Execute, Execute, Execute!
Leadership is responsible to drive disciplined and effective execution toward an expected outcome. When this happens, it enables the organization to exploit its known opportunities and respond to immediate threats in its markets and supply chain. It does this by imposing structural constraints on action to focus attention and channel events to meet expectations.
All rails lead to the steel mill in Butler, PA USA. Leadership therefore enables members of the organization to efficiently coordinate their actions in the current ecosystem. These efforts bring requisite resources – such as raw materials, energy sources, human resources, and financial capital – into the organization while events remain more predictable. These activities allow the organization to accumulate slack resources to ensure their short and medium term survival.
Leadership therefore enables members of the organization to efficiently coordinate their actions to respond to and take advantage of events that are predictable. These efforts bring requisite resources – such as raw materials, energy sources, human resources, and financial capital – into the organization to be used, repurposed or stored for later use. They, therefore, allow the organization to accumulate slack resources to ensure their survival in the short and medium term.

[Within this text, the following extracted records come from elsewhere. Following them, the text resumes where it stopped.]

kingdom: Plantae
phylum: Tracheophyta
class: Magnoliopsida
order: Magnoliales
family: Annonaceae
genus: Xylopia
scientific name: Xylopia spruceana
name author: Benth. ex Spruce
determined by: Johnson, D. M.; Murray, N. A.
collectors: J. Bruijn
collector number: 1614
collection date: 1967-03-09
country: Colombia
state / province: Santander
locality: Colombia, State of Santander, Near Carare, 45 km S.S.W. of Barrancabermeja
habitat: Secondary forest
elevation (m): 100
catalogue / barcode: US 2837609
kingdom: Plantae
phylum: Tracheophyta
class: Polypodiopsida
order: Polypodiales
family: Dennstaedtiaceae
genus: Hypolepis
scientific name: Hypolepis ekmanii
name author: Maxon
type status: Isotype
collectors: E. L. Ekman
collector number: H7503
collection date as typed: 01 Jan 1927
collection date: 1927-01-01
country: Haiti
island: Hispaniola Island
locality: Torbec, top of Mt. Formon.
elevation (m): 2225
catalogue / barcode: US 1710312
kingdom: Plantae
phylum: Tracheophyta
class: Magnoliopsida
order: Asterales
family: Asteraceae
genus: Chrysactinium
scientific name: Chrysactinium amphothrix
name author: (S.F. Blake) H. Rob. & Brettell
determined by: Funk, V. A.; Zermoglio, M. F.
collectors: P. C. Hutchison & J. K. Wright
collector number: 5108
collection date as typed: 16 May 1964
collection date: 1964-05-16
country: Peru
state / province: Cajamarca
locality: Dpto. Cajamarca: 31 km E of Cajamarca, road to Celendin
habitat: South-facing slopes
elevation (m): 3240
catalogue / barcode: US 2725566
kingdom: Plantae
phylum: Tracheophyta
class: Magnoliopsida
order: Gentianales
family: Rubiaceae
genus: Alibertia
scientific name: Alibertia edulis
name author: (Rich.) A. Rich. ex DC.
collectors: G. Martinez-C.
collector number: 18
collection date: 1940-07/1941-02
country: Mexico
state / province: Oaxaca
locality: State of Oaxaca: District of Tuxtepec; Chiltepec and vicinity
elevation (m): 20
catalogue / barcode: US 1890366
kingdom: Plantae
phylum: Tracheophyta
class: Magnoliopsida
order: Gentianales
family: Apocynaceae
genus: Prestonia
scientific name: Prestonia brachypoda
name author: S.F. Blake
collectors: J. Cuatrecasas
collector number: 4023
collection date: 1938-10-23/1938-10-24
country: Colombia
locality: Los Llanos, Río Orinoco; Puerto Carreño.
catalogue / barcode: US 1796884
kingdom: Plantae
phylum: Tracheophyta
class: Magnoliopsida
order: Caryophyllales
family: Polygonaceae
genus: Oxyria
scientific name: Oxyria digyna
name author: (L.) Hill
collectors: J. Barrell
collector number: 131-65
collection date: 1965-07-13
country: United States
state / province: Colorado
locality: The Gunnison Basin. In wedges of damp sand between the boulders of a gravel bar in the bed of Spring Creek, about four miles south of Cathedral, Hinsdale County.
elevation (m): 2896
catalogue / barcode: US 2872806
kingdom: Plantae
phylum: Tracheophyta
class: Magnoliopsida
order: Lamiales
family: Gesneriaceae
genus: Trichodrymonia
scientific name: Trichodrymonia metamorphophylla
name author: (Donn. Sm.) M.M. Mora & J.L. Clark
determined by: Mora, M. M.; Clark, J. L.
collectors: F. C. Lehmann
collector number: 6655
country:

Leadership Interactions that enable effectiveness include: asking people to invest more time and energy to further the organizations objectives, setting objective metrics that determine success or failure, driving accountability by using techniques such as a balanced scorecard, establishing specific targets and deliverables to align activities, and quieting voices which distract from the purpose of from getting the work done when schedules are tight.
The call to lead…
As a leader, you must drive effective execution when the opportunities and parameters are known. To do this, you must appropriately perform two distinct leadership functions:
The first is the information using function. To do this, your actions should model and encourage interactions among team members that are intended to use the information that has been gathered and interpreted to hold people accountable to objective outcomes and to create, evolve, and when needed eliminate, structural attractors that serve to actualize norms, focus thinking and guide behaviors. Leadership does this in an effort to exploit present opportunities and to respond to immediate threats. By doing so, this function supports organizing structures which operate to acquire needed resources in the ecosystem and to maximize efficiency and this earn the highest possible returns.
The second is the administrative function. To do this, your actions should model and encourage interactions among team members that are intended to establish and legitimize polices, practices and other requirements that serve the organization and its members by coordinating and organizing various activities. For example, these interactions would result in setting agreed upon to targets, deliverables and timelines, following-up on commitments and action plans, and enforcing values and norms.
These functions enable the organizing system to exploit and defend opportunities in the ecosystem quickly and effectively. Leadership interactions that ensure efficacy allow the organization and its members to maintain access to requisite resources and to accumulate stocks of various types of capital: financial, human, social, knowledge, know-how, brand and political reputation.
Growing capital of these various types creates value for your organization by enabling predictable positive outcomes over the short and the medium term.
As a leader, ensuring effectiveness is an important way for you to create value for your organization.